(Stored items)
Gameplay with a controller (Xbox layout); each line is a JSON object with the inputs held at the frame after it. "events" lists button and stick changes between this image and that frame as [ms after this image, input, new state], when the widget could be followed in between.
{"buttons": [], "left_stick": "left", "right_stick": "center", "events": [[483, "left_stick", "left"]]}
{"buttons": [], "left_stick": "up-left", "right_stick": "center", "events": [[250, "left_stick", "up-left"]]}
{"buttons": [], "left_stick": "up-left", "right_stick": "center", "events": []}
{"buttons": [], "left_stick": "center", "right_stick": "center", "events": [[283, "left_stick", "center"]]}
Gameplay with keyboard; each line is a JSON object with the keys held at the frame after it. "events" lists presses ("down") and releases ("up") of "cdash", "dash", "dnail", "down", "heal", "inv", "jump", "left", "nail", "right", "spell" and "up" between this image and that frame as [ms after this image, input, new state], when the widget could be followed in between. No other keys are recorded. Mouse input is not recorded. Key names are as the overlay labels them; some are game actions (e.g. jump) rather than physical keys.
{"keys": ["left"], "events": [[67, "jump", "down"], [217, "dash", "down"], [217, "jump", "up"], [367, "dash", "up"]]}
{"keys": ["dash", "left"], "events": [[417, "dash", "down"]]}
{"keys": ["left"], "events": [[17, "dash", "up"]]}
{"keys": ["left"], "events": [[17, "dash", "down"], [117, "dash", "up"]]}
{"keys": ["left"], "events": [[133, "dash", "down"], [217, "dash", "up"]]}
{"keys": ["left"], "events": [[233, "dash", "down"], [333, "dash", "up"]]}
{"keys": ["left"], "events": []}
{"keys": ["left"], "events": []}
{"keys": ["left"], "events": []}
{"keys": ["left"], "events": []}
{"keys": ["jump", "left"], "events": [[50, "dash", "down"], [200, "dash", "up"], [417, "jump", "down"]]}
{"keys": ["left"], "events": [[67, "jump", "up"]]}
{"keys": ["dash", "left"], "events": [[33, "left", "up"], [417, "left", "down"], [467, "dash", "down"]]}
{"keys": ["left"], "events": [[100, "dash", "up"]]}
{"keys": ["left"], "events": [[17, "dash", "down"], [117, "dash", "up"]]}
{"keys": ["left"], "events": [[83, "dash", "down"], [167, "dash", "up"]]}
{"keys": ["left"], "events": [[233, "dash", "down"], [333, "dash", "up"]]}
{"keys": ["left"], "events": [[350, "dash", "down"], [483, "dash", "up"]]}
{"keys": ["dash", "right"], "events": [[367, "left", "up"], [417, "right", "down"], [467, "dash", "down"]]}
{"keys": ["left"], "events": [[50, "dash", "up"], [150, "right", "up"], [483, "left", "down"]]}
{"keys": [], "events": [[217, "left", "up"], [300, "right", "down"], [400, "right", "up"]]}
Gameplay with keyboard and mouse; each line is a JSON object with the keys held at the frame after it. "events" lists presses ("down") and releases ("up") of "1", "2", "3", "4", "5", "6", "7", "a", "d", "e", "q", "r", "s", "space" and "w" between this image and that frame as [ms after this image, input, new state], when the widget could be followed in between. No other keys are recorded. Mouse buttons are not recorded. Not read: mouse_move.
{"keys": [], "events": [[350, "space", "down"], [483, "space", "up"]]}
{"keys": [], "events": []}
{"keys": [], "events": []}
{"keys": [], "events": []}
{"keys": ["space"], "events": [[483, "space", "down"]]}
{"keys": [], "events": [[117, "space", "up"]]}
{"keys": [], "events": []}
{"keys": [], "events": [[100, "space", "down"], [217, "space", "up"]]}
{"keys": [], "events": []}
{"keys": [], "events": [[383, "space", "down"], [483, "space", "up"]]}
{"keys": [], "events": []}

Task instructions:
An exact reproduction of all the records is needed.

Exercise answer:
Gameplay with a controller (Xbox layout); each line is a JSON object with the inputs held at the frame after it. "events" lists button and stick changes between this image and that frame as [ms after this image, input, new state], when the widget could be followed in between.
{"buttons": [], "left_stick": "left", "right_stick": "center", "events": [[483, "left_stick", "left"]]}
{"buttons": [], "left_stick": "up-left", "right_stick": "center", "events": [[250, "left_stick", "up-left"]]}
{"buttons": [], "left_stick": "up-left", "right_stick": "center", "events": []}
{"buttons": [], "left_stick": "center", "right_stick": "center", "events": [[283, "left_stick", "center"]]}
Gameplay with keyboard; each line is a JSON object with the keys held at the frame after it. "events" lists presses ("down") and releases ("up") of "cdash", "dash", "dnail", "down", "heal", "inv", "jump", "left", "nail", "right", "spell" and "up" between this image and that frame as [ms after this image, input, new state], when the widget could be followed in between. No other keys are recorded. Mouse input is not recorded. Key names are as the overlay labels them; some are game actions (e.g. jump) rather than physical keys.
{"keys": ["left"], "events": [[67, "jump", "down"], [217, "dash", "down"], [217, "jump", "up"], [367, "dash", "up"]]}
{"keys": ["dash", "left"], "events": [[417, "dash", "down"]]}
{"keys": ["left"], "events": [[17, "dash", "up"]]}
{"keys": ["left"], "events": [[17, "dash", "down"], [117, "dash", "up"]]}
{"keys": ["left"], "events": [[133, "dash", "down"], [217, "dash", "up"]]}
{"keys": ["left"], "events": [[233, "dash", "down"], [333, "dash", "up"]]}
{"keys": ["left"], "events": []}
{"keys": ["left"], "events": []}
{"keys": ["left"], "events": []}
{"keys": ["left"], "events": []}
{"keys": ["jump", "left"], "events": [[50, "dash", "down"], [200, "dash", "up"], [417, "jump", "down"]]}
{"keys": ["left"], "events": [[67, "jump", "up"]]}
{"keys": ["dash", "left"], "events": [[33, "left", "up"], [417, "left", "down"], [467, "dash", "down"]]}
{"keys": ["left"], "events": [[100, "dash", "up"]]}
{"keys": ["left"], "events": [[17, "dash", "down"], [117, "dash", "up"]]}
{"keys": ["left"], "events": [[83, "dash", "down"], [167, "dash", "up"]]}
{"keys": ["left"], "events": [[233, "dash", "down"], [333, "dash", "up"]]}
{"keys": ["left"], "events": [[350, "dash", "down"], [483, "dash", "up"]]}
{"keys": ["dash", "right"], "events": [[367, "left", "up"], [417, "right", "down"], [467, "dash", "down"]]}
{"keys": ["left"], "events": [[50, "dash", "up"], [150, "right", "up"], [483, "left", "down"]]}
{"keys": [], "events": [[217, "left", "up"], [300, "right", "down"], [400, "right", "up"]]}
Gameplay with keyboard and mouse; each line is a JSON object with the keys held at the frame after it. "events" lists presses ("down") and releases ("up") of "1", "2", "3", "4", "5", "6", "7", "a", "d", "e", "q", "r", "s", "space" and "w" between this image and that frame as [ms after this image, input, new state], when the widget could be followed in between. No other keys are recorded. Mouse buttons are not recorded. Not read: mouse_move.
{"keys": [], "events": [[350, "space", "down"], [483, "space", "up"]]}
{"keys": [], "events": []}
{"keys": [], "events": []}
{"keys": [], "events": []}
{"keys": ["space"], "events": [[483, "space", "down"]]}
{"keys": [], "events": [[117, "space", "up"]]}
{"keys": [], "events": []}
{"keys": [], "events": [[100, "space", "down"], [217, "space", "up"]]}
{"keys": [], "events": []}
{"keys": [], "events": [[383, "space", "down"], [483, "space", "up"]]}
{"keys": [], "events": []}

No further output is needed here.